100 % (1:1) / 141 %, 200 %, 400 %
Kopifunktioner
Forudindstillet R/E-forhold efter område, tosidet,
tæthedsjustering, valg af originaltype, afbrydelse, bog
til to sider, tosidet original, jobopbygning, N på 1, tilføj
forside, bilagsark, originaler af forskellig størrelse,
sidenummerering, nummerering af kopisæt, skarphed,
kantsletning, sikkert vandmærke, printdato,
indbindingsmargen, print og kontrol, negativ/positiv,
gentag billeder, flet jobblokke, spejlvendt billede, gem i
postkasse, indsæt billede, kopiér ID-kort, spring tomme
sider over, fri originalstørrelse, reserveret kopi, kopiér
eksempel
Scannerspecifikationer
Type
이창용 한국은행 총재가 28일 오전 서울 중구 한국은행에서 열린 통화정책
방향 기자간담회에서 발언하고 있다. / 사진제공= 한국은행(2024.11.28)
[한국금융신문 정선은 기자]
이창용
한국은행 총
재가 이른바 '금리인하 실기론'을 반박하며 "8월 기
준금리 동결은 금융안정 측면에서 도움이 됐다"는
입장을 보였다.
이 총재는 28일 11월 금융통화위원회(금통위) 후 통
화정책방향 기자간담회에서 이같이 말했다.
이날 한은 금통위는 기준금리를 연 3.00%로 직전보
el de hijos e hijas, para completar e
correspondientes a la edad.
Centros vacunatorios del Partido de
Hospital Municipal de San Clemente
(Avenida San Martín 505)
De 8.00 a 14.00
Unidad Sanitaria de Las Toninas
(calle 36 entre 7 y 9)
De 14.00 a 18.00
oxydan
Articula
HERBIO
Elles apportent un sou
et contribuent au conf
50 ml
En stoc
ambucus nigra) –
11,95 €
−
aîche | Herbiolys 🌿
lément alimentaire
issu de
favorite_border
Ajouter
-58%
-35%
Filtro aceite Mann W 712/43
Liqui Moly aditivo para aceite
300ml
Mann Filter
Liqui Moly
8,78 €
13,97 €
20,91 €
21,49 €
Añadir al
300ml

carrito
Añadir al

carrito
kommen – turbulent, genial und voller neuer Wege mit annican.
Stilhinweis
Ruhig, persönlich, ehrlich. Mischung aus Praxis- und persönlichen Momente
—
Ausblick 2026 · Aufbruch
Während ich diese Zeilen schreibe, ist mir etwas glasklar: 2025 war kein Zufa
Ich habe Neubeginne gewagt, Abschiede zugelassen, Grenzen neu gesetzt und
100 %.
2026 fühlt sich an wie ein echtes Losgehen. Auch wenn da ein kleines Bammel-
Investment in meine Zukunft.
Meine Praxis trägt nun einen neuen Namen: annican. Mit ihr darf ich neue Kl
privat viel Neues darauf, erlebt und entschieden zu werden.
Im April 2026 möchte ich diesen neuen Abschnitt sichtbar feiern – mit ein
———
- _TASK TO COMPLETE_
Retype every line of the rows above, keeping each character, line break, and blank line unchanged.

- _WRITTEN SOLUTION_
100 % (1:1) / 141 %, 200 %, 400 %
Kopifunktioner
Forudindstillet R/E-forhold efter område, tosidet,
tæthedsjustering, valg af originaltype, afbrydelse, bog
til to sider, tosidet original, jobopbygning, N på 1, tilføj
forside, bilagsark, originaler af forskellig størrelse,
sidenummerering, nummerering af kopisæt, skarphed,
kantsletning, sikkert vandmærke, printdato,
indbindingsmargen, print og kontrol, negativ/positiv,
gentag billeder, flet jobblokke, spejlvendt billede, gem i
postkasse, indsæt billede, kopiér ID-kort, spring tomme
sider over, fri originalstørrelse, reserveret kopi, kopiér
eksempel
Scannerspecifikationer
Type
이창용 한국은행 총재가 28일 오전 서울 중구 한국은행에서 열린 통화정책
방향 기자간담회에서 발언하고 있다. / 사진제공= 한국은행(2024.11.28)
[한국금융신문 정선은 기자]
이창용
한국은행 총
재가 이른바 '금리인하 실기론'을 반박하며 "8월 기
준금리 동결은 금융안정 측면에서 도움이 됐다"는
입장을 보였다.
이 총재는 28일 11월 금융통화위원회(금통위) 후 통
화정책방향 기자간담회에서 이같이 말했다.
이날 한은 금통위는 기준금리를 연 3.00%로 직전보
el de hijos e hijas, para completar e
correspondientes a la edad.
Centros vacunatorios del Partido de
Hospital Municipal de San Clemente
(Avenida San Martín 505)
De 8.00 a 14.00
Unidad Sanitaria de Las Toninas
(calle 36 entre 7 y 9)
De 14.00 a 18.00
oxydan
Articula
HERBIO
Elles apportent un sou
et contribuent au conf
50 ml
En stoc
ambucus nigra) –
11,95 €
−
aîche | Herbiolys 🌿
lément alimentaire
issu de
favorite_border
Ajouter
-58%
-35%
Filtro aceite Mann W 712/43
Liqui Moly aditivo para aceite
300ml
Mann Filter
Liqui Moly
8,78 €
13,97 €
20,91 €
21,49 €
Añadir al
300ml

carrito
Añadir al

carrito
kommen – turbulent, genial und voller neuer Wege mit annican.
Stilhinweis
Ruhig, persönlich, ehrlich. Mischung aus Praxis- und persönlichen Momente
—
Ausblick 2026 · Aufbruch
Während ich diese Zeilen schreibe, ist mir etwas glasklar: 2025 war kein Zufa
Ich habe Neubeginne gewagt, Abschiede zugelassen, Grenzen neu gesetzt und
100 %.
2026 fühlt sich an wie ein echtes Losgehen. Auch wenn da ein kleines Bammel-
Investment in meine Zukunft.
Meine Praxis trägt nun einen neuen Namen: annican. Mit ihr darf ich neue Kl
privat viel Neues darauf, erlebt und entschieden zu werden.
Im April 2026 möchte ich diesen neuen Abschnitt sichtbar feiern – mit ein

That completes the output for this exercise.